Heroes and Villains

“Your main character is whiny.”

This is a tough one for me, and it’s a comment I’ve received on a few of my books from both editors and readers. It’s tough because my characters are often parts of me, so it hits close to home. In case you’re wondering why I’m whining about it now.

(Half-) Joking aside, I think I can safely say that creating rounded protagonists is not a major issue of mine. By “rounded,” I mean to differentiate from “flat” characters, characters who are two-dimensional types. Most of the time, readers will comment on how “human” my characters are.

There is, however, an exception to that rule.

I was thinking about this yesterday. I’ve been working on a novel, and I’m at the point where I am fine-tuning a first draft. I made a list of issues I know are in there, and one of them was, “Villains.”

I don’t like reading books where the “bad guys” are all bad. I prefer a more nuanced approach. Which is ironic, because in each of my first three published novels, there are some pretty two-dimensional bad guys. They are usually popular athletes of a sort. I’ve tried to round them out by giving them slight characteristics that contradict their negative ones–in Openly Straight, the guys are painfully nice to newcomers, but total assholes to the non-jock kids, for example. But in the end I’ll admit I’m not so satisfied with Zack and Steve from that book.

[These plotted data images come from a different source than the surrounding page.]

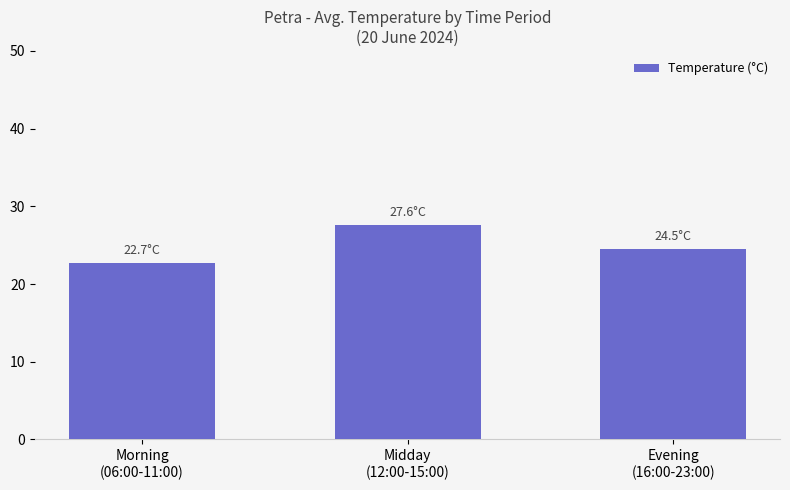

List the labels in order of value, smallest first.

Morning
(06:00-11:00), Evening
(16:00-23:00), Midday
(12:00-15:00)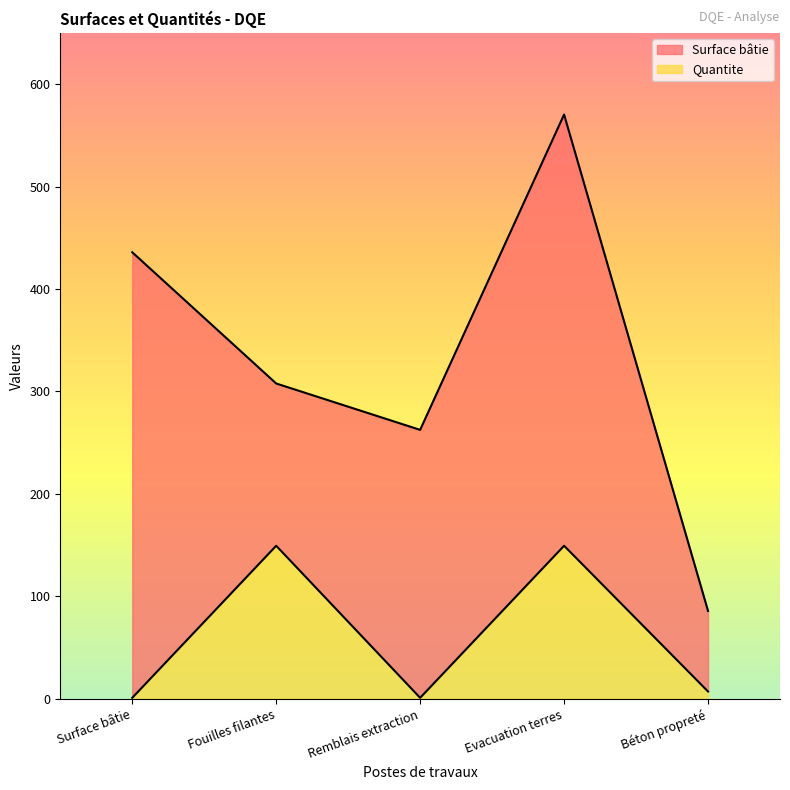

Which series has the largest range (max minus min)?

Surface bâtie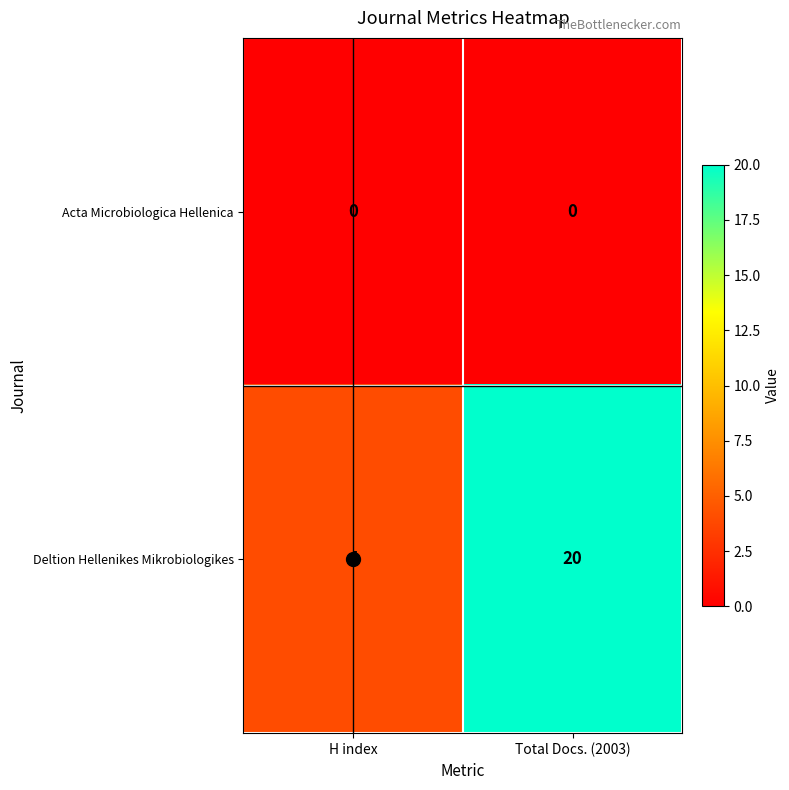

List the series in order of their overall mean, highest first.

Deltion Hellenikes Mikrobiologikes, Acta Microbiologica Hellenica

So here I am, something of an “expert” on the art of writing novels by now. I teach. I am well published. Critically acclaimed. And yet, I really struggle in this one area.

So I ask you: how do you as a writer write three-dimensional antagonists, when you don’t want to spend an entire novel focusing on them? I’m talking about characters who may appear between 5-and-10 times in a novel, tops.

I’m open to ideas. I’ll see what i get, if anything, on this, and I will sound off on it in a couple days.